**SELECTED EXCERPT**
Why the laboratory metaphor is so insidious
A pervasive metaphor regarding observing, learning, or experiencing.
Article featured in Unpsychology Magazine #8
I registered for an online somatic event, ritual moving and dancing a few months ago. And then the facilitator kept calling our bodies laboratories. My body disliked it, a lot, and here is why.
Today, the laboratory metaphor is a pervasive one in therapeutic and “self-development” worlds, regarding observing, learning, or experiencing, from any given context — family, workplace, or relations—, with the unspoken promise of gathering pure understanding or clear conclusions, collecting absolute meaning, or having closure.
So, we equate our bodies, homes, or relations to the laboratory metaphor, evoking fields of objective experimentation. Expecting an ideal cleaning and limiting what we cannot fit into this model of mechanistic “learning” and resolution.
In our modern cartesian gaze, the threads that weave into this metaphor send us into the depths of hyper-individualism and utter objectivity, where reality is made of soulless, isolated objects. In our current understanding and practice, laboratories are aseptic rooms filled with technological instruments to measure or weigh bits of extracted materialities, expecting to turn reality into universal facts. These are necessarily contained places where there is no contamination from the multiple sets of relations that compromise living reality.
The environment around cannot be polluted or corrupted in any way, focusing and measuring physical or chemical reactions, isolated from noisy and tainted contexts. Healing, saddly, is expected to only occur through this “pure” form.
The laboratory concept has been around since the 1600s, related to any room or building set apart for scientific experiments. And here, I want you to notice the “setting apart” need because this is at the center of what “laboratory” really means today. And why it is so dangerous to equate our bodies or living environments to these enclosed, sterile, and highly regulated conditions. Observing and studying in these settings, mistaking them with reality itself, means that things are always taken out of context, scrubbed, washed, and whitened; parts are disentangled from the whole, severing and separating, spreading them apart from their system, so they can be observed and quantified objectively.
These laboratorial metaphors exile the natural and essential diversity of life itself, always contaminated and cross-fertilized. This metaphor is a linearization of the folds and creases, the meta-messages, the tenderness and the rage, all the bread-crumbs and spots, seasonality and emotional awareness, of every muddy, stained, unregulated living contexts.
Our sacred porous bodies are not laboratories, for we are entangled in many living connections, intermingling, and embodied. Our chemical, electrical, magnetic, biological skin, microbiome, muscles, or neurons are all responding and balancing dynamically to each other and changing throughout. We are not exiled and never were.
Using the template and metaphor of the modern laboratory as a reference to our life and learning processes is a dangerous mechanistic thought.

**PROBLEM REQUIREMENTS**
Print the part of the essay on the laboratory metaphor starting at "The laboratory concept" and ending at "and quantified objectively.".

**INFORMATION PROVIDED**
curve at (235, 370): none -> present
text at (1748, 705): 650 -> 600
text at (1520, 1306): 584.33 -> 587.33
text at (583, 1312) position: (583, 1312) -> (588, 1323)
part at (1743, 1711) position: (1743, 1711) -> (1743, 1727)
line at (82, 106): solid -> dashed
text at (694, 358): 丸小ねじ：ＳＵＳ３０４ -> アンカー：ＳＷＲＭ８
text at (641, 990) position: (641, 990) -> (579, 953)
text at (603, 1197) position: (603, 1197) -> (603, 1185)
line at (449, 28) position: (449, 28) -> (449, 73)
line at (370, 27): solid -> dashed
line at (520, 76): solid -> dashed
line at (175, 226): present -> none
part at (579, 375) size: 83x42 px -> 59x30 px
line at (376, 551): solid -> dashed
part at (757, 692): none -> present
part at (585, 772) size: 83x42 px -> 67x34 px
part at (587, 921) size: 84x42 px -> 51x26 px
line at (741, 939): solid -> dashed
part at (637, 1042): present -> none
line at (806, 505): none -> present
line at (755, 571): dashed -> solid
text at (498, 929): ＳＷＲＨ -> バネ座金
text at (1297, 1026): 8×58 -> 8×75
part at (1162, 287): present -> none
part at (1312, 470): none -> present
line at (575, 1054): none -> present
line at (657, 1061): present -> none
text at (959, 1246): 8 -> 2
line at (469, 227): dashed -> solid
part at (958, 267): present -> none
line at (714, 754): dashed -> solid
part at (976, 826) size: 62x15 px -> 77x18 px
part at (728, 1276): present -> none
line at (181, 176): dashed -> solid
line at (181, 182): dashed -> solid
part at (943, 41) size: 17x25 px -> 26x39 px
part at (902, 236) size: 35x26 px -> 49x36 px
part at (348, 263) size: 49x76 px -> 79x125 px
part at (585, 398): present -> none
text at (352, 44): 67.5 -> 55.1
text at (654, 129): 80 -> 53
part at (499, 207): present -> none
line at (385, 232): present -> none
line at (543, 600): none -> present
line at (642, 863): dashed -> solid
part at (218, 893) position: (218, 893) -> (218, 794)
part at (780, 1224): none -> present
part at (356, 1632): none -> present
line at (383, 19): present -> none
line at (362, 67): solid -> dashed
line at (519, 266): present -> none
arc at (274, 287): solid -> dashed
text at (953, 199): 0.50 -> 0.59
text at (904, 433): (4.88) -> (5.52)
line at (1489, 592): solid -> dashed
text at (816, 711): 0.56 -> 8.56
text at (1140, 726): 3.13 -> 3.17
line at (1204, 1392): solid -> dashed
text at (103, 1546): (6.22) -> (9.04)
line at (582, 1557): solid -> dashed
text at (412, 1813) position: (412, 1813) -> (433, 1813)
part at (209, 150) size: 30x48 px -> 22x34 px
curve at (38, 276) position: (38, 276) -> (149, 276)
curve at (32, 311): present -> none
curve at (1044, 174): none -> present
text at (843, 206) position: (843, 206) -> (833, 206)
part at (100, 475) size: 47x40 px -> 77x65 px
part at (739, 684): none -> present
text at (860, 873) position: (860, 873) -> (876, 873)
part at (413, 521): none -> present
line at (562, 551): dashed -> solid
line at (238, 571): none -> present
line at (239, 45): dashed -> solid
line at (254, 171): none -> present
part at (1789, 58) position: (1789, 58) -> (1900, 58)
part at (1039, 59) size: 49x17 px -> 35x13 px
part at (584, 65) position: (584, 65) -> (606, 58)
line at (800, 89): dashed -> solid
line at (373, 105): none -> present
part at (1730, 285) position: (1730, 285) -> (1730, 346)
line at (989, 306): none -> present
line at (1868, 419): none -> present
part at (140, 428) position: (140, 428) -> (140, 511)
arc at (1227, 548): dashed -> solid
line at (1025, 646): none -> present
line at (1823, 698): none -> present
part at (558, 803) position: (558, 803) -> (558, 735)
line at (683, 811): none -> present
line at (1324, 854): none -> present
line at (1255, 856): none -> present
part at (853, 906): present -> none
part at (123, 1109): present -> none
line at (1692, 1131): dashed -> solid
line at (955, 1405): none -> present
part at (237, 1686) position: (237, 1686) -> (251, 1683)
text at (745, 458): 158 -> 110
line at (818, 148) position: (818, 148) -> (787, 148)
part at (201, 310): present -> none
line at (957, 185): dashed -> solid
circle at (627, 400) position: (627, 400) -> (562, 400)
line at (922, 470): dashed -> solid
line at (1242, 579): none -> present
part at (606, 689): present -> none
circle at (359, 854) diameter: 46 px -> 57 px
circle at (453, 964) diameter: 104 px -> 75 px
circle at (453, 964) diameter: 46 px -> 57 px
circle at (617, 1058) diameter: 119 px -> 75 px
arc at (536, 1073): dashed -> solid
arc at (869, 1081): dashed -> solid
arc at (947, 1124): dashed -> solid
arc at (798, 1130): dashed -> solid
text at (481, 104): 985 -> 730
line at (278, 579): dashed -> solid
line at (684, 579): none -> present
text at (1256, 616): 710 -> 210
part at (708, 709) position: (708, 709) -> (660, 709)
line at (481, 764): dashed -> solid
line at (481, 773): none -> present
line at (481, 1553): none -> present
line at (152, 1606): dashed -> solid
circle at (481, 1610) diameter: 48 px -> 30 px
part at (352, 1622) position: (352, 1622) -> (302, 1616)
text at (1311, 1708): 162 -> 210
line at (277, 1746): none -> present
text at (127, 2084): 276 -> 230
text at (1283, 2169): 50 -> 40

**EXERCISE RESPONSE**
The laboratory concept has been around since the 1600s, related to any room or building set apart for scientific experiments. And here, I want you to notice the “setting apart” need because this is at the center of what “laboratory” really means today. And why it is so dangerous to equate our bodies or living environments to these enclosed, sterile, and highly regulated conditions. Observing and studying in these settings, mistaking them with reality itself, means that things are always taken out of context, scrubbed, washed, and whitened; parts are disentangled from the whole, severing and separating, spreading them apart from their system, so they can be observed and quantified objectively.